Gil Scott-Heron ist und bleibt mein persönlicher Hero. Im Gegensatz zu „Popsternchen“ wie z.B. Michael Jackson ist sein Ruhm posthum vollkommen zu Recht gestiegen. Inzwischen sind zwei Bücher erschienen, auf die seine Fans schon lange gewartet haben. Es sind dies:
Während Marcus Barams Biografie sämtliche zugänglichen Quellen auswertet und sich zusätzlich auf Interviews mit Familienmitgliedern, Musikerkollegen und Freunde stützt und in einem sachlichen Stil ein umfassendes und objektives Bild zeichnet, sind Gil Scott-Herons Erinnerungen vor allem ein Stück zeitgenössischer Literatur. Er hat sich stets eher als Lyriker denn als Musiker gesehen. „The Last Holiday“ konzentriert sich im Wesentlichen auf Gils Jugend in Jackson, Tennessee, seinen Werdegang als junger Schriftsteller in New York sowie auf die berühmte „Hotter Than July“-Tour mit Stevie Wonder.

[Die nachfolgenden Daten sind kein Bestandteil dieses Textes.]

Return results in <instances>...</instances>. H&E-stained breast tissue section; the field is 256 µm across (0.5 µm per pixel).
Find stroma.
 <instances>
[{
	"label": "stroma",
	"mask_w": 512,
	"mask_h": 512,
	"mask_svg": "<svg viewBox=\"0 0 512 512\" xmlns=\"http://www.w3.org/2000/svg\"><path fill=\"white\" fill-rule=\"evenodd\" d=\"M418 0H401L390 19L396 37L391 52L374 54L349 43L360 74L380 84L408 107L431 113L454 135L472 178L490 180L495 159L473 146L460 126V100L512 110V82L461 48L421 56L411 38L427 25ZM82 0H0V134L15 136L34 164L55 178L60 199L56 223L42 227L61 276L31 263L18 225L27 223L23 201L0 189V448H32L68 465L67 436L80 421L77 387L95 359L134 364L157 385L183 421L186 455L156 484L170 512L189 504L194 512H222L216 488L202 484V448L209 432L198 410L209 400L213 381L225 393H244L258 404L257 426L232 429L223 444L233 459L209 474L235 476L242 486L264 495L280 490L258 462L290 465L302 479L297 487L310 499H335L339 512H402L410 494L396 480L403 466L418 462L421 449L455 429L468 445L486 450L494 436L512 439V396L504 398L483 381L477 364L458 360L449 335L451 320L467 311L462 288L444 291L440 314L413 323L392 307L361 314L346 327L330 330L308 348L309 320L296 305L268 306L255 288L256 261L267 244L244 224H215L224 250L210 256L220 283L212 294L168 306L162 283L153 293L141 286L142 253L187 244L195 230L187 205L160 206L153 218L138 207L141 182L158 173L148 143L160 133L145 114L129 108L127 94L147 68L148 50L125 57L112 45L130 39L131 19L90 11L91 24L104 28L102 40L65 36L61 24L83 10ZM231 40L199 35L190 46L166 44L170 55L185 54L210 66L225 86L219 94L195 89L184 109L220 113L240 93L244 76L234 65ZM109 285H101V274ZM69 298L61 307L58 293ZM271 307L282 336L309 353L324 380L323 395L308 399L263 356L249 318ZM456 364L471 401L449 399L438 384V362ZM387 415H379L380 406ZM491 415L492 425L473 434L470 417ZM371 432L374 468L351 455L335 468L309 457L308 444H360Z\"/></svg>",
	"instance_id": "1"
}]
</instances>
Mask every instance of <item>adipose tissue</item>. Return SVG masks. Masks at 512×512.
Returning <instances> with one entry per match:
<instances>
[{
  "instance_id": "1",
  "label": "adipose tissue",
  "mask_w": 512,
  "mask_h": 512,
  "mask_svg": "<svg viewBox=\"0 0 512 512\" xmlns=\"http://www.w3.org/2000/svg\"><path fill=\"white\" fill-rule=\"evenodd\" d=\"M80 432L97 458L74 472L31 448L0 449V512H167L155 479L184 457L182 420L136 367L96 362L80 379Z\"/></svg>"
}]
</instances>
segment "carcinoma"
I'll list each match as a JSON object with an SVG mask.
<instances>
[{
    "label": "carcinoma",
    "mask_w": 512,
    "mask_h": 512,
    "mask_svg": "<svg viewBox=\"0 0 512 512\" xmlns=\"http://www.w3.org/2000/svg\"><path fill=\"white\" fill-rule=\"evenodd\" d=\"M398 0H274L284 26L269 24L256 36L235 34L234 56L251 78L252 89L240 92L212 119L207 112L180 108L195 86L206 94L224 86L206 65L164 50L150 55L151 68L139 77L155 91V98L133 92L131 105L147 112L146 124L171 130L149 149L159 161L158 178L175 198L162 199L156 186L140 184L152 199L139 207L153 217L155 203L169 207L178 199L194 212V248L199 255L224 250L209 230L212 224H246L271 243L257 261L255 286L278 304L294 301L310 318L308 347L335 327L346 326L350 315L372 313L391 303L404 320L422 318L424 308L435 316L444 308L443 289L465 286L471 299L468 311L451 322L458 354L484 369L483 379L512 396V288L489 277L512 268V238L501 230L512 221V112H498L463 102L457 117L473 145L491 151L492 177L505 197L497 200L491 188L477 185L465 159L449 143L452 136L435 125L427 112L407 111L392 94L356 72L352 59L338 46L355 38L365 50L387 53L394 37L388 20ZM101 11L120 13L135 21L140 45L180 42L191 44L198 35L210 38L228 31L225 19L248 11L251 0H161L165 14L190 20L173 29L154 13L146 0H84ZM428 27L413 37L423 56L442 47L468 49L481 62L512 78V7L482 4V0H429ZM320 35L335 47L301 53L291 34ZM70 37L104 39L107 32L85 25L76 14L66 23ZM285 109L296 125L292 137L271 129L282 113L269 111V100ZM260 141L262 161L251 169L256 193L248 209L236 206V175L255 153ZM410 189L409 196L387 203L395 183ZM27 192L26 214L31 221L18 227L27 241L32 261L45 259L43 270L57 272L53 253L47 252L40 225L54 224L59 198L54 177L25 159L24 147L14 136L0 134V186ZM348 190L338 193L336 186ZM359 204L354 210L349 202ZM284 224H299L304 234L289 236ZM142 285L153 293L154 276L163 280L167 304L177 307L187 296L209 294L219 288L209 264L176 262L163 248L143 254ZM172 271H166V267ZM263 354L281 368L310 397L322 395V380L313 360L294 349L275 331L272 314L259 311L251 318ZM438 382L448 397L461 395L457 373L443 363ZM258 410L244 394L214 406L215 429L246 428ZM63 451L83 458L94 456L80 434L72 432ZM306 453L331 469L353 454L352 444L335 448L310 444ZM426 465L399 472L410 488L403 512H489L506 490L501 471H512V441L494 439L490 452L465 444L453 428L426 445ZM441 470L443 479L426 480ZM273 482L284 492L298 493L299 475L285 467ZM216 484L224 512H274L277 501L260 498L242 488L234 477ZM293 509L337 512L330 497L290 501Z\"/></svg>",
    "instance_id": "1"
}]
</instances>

Aus den Quellen geht hervor, dass Gil Scott-Heron ein gleichermaßen intellektuell begnadeter wie warmherziger Künstler war, dessen oberstes Anliegen es war, mit seinen Songs auf die Benachteiligung dunkelhäutiger Menschen in den USA (und später auch in Südafrika) hinzuweisen. Die 70er Jahre waren dafür ideal, weil ein entsprechendes politisches Bewusstsein existierte, das in dem darauffolgenden Jahrzehnt rapide nachließ. Dementsprechend war Gil Scott-Heron danach auch nicht mehr so gefragt.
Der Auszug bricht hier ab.